I’ve always read books with fictional characters that were larger than life. Tarzan of the Apes, Conan the Barbarian, Fafhrd and the Grey Mouser and others. Then there were the superheros created by Marvel and DC. And paintings and drawings depicting heroism, such as Delacroix’s “Liberty Leading the People,” the warriors of Rubens and Leonardo, and the fantasy stoicism of Frank Frazetta, John Buscema, Jeffrey Jones, Barry Windsor Smith and others.
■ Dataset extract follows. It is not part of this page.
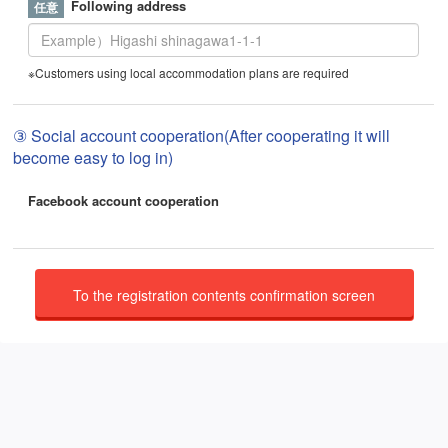
Following address
※Customers using local accommodation plans are required
③ Social account cooperation(After cooperating it will
become easy to log in)
Facebook account cooperation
So it felt very natural for me to draw on all these experiences and insight to create Agnes. I wanted my daughters to grow strong and independent. To think for themselves, and be driven by passion and purpose. To have goals, and strive to reach them, in spite of adversity and unexpected challenges. I also wanted them to be open minded and to experience life. To not be scared of change, but to question and find answers.
I was raised by my father to show compassion for animals and the earth. Growing up in Sri Lanka, Papua New Guinea and Australia, I had a chance to live close to nature, and to care for animals we had on our farm. I grew up making my own toys, growing food, and just playing outside most of the time. I wanted my girls to share my love for animals, and to learn to be responsible, and to think on their own.
I guess part of the reason for Agnes is to have a symbol or ideal that my girls can relate to. Most of the characters they would see in movies didn’t really put girls on the same level as boys. When the Disney movie Brave came out, I was really excited. Here finally was a movie that had a character like Agnes, and it was great to see just how much my daughters loved the idea of an independent girl that knew how to shoot a bow and ride a huge horse! Then of course Disney went ahead and made a princess out of Merida that looked like all the other Disney princesses!
I don’t know where the adventures of Agnes will lead to. At this stage, I’m fired up that my girls love the character as much as I do. They help me with ideas for stories, with the Agnes apparel line, and most of all, I’m happy that the Agnes personality and traits are rubbing off on them.